◆ **Exercise goal**
Quote every line of the records below word for word, leaving out the pictures.

◆ **Chart interpretation exercises**
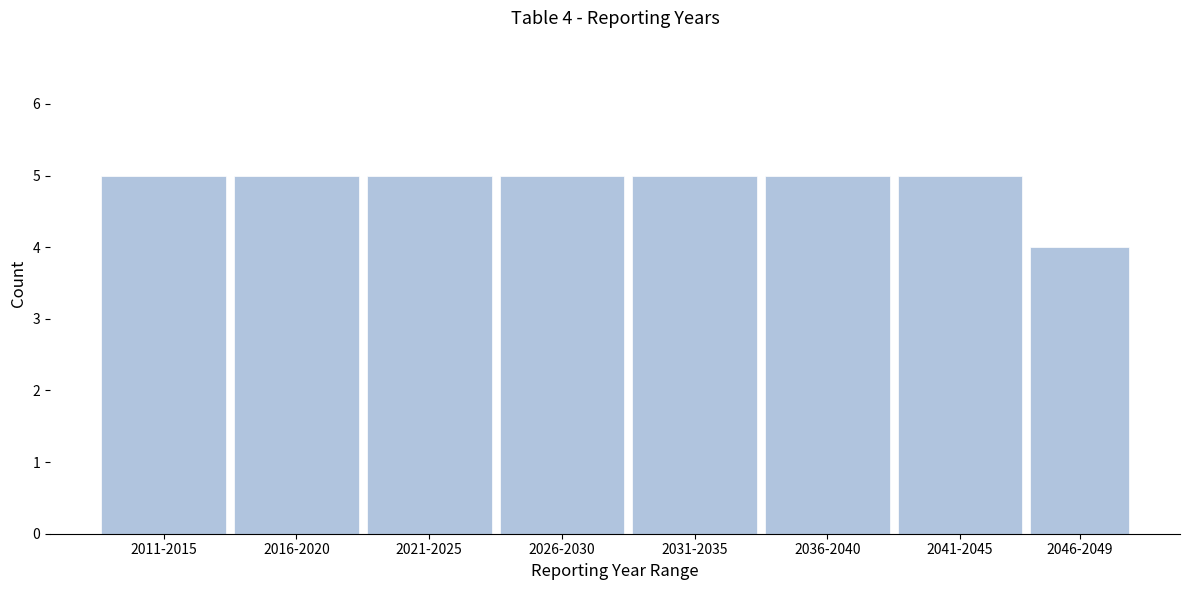

Reading right to left, what are all the values shown in this chart?

2046-2049=4	2041-2045=5	2036-2040=5	2031-2035=5	2026-2030=5	2021-2025=5	2016-2020=5	2011-2015=5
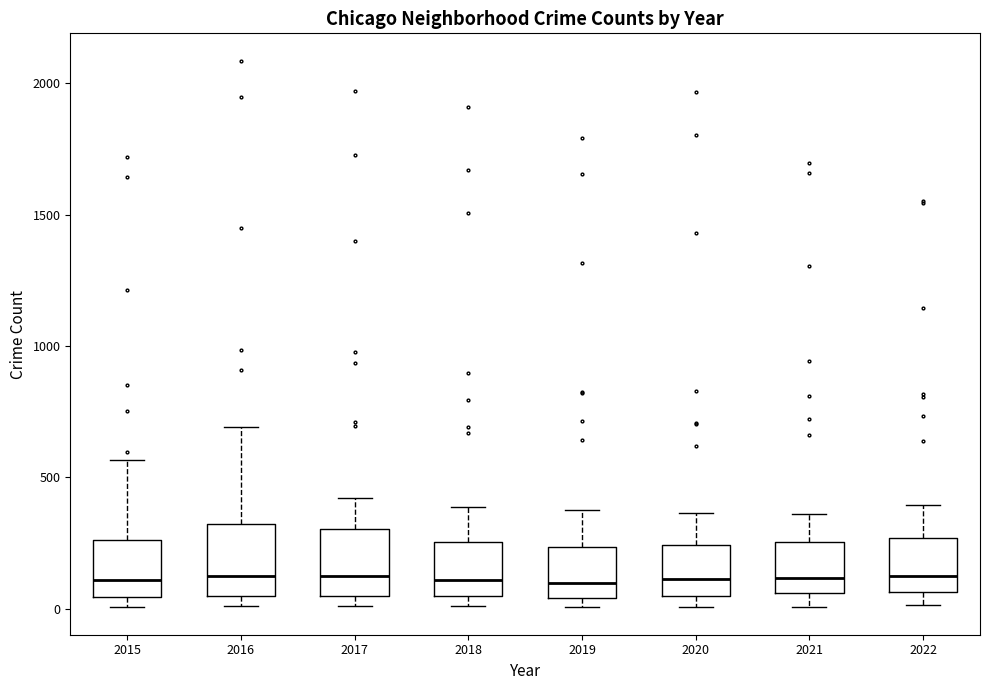

Reading left to right, read every box against the y-axis: the position of its median line, the range the box covers, and the ends of its whiskers. The values are not printed on the chart, so give them approximately, as read against the axis.

2015: median 100, box 50 to 250, whiskers 0 to 550
2016: median 150, box 50 to 300, whiskers 0 to 700
2017: median 100, box 50 to 300, whiskers 0 to 400
2018: median 100, box 50 to 250, whiskers 0 to 400
2019: median 100, box 50 to 250, whiskers 0 to 400
2020: median 100, box 50 to 250, whiskers 0 to 350
2021: median 100, box 50 to 250, whiskers 0 to 350
2022: median 150, box 50 to 250, whiskers 0 to 400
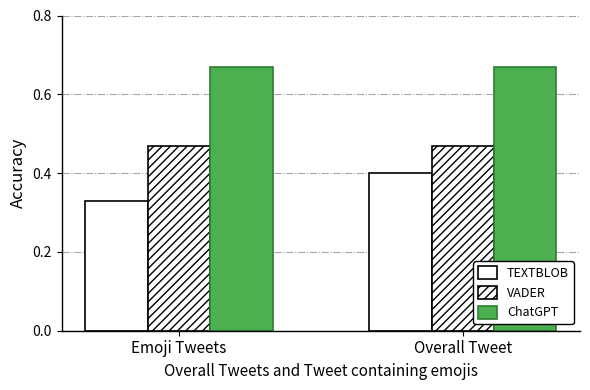

What position from the left is Emoji Tweets?

1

◆ **Response to this task**
Reading right to left, what are all the values shown in this chart?

2046-2049=4	2041-2045=5	2036-2040=5	2031-2035=5	2026-2030=5	2021-2025=5	2016-2020=5	2011-2015=5

Reading left to right, read every box against the y-axis: the position of its median line, the range the box covers, and the ends of its whiskers. The values are not printed on the chart, so give them approximately, as read against the axis.

2015: median 100, box 50 to 250, whiskers 0 to 550
2016: median 150, box 50 to 300, whiskers 0 to 700
2017: median 100, box 50 to 300, whiskers 0 to 400
2018: median 100, box 50 to 250, whiskers 0 to 400
2019: median 100, box 50 to 250, whiskers 0 to 400
2020: median 100, box 50 to 250, whiskers 0 to 350
2021: median 100, box 50 to 250, whiskers 0 to 350
2022: median 150, box 50 to 250, whiskers 0 to 400

What position from the left is Emoji Tweets?

1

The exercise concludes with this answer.